Many of my fellow Signpost colleagues, former and present, were in attendance. Phoebe Ayers, Andrew Lih, Rob Fernandez, Rosie Stephenson-Goodnight, Lane Rasberry and I discussed what it might take to put together a thorough history of Wikimedia’s in-house newspaper, perhaps as an oral history, and perhaps in time for Wikipedia’s upcoming 20th birthday. I discussed similar things with former editor Sage Ross the week before the conference.

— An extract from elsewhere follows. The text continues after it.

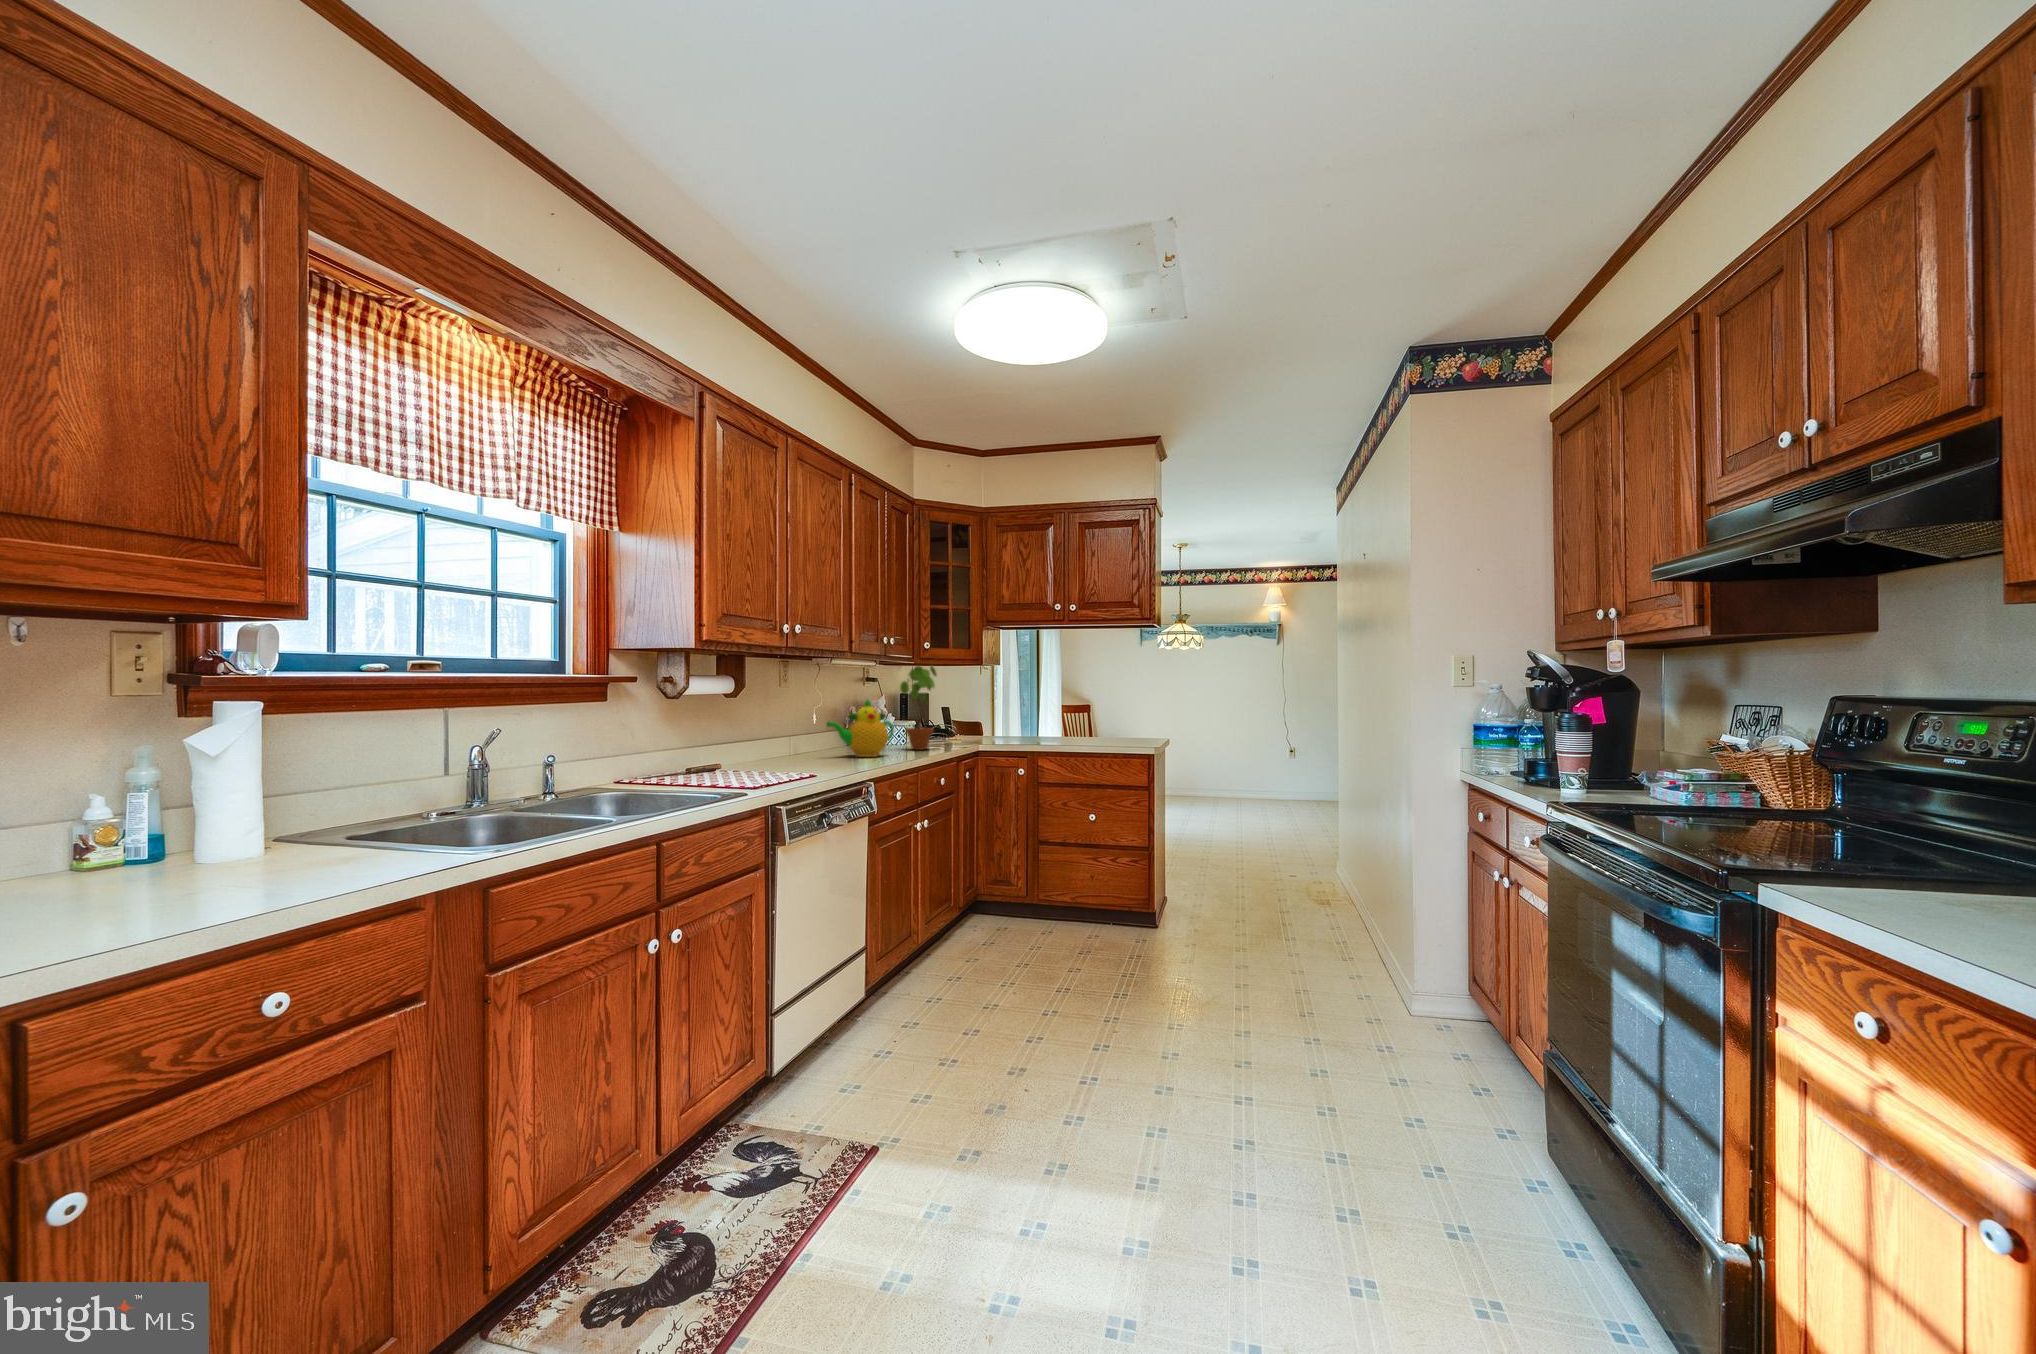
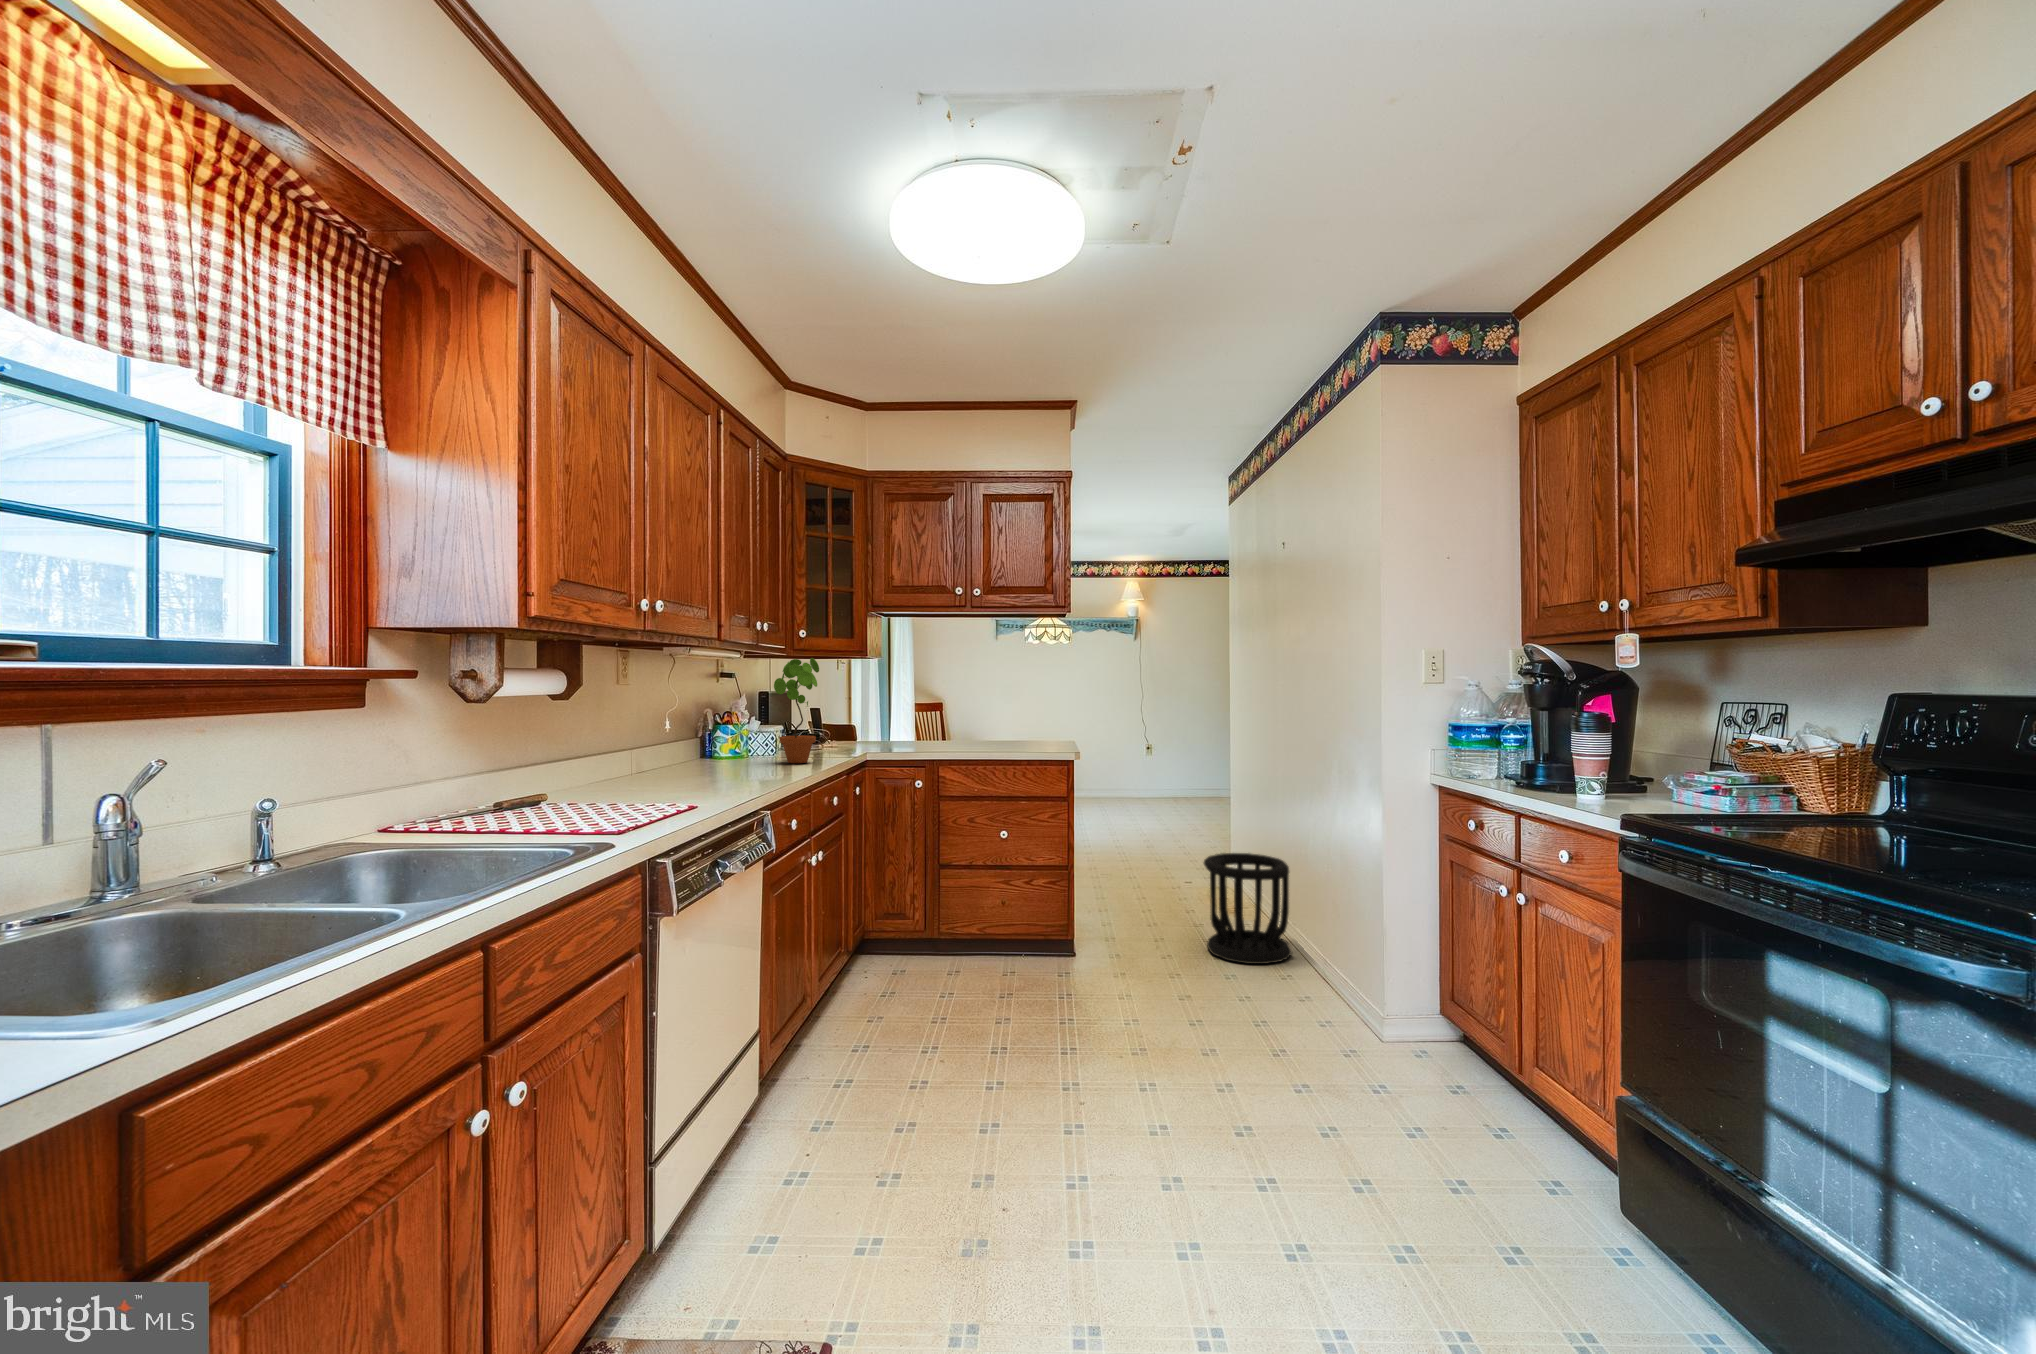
teapot: present [826,700,894,757] -> none [684,699,772,776]
wastebasket: none [1278,842,1360,943] -> present [1204,853,1292,964]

Tpt pointed out to me that the 2019 Community Wishlist Survey, an annual effort to identify the top 10 projects of interest to members of the Wikimedia editing community for work by the Wikimedia Foundation’s developers, was likely to include improved export of books from Wikisource in formats like PDF, ePub, etc. This proved true; it was announced as the #4 priority. I look forward to seeing an improved mechanism for sharing valuable Wikimedia content more widely in offline formats!
John Mark Ockerbloom, digital librarian at the University of Pennsylvania, brought many ideas; the one that stood out most to me was a tool to make it easier to search copyright renewals. He has a database of copyright renewals for U.S. periodicals, which he introduced in a lightning talk. He talked about the value of maintaining such a list outside of Wikimedia, where an expert can assert responsibility for things like completeness.
Of course, in this blog post I have touched only what most caught my attention. There were all kinds of great things happening; if these topics speak to you, I urge you to explore the conference wiki pages, including video links, notes on Etherpad pages, etc.
(Note: Post updated with items on the Signpost and on copyright renewals after initial publication.)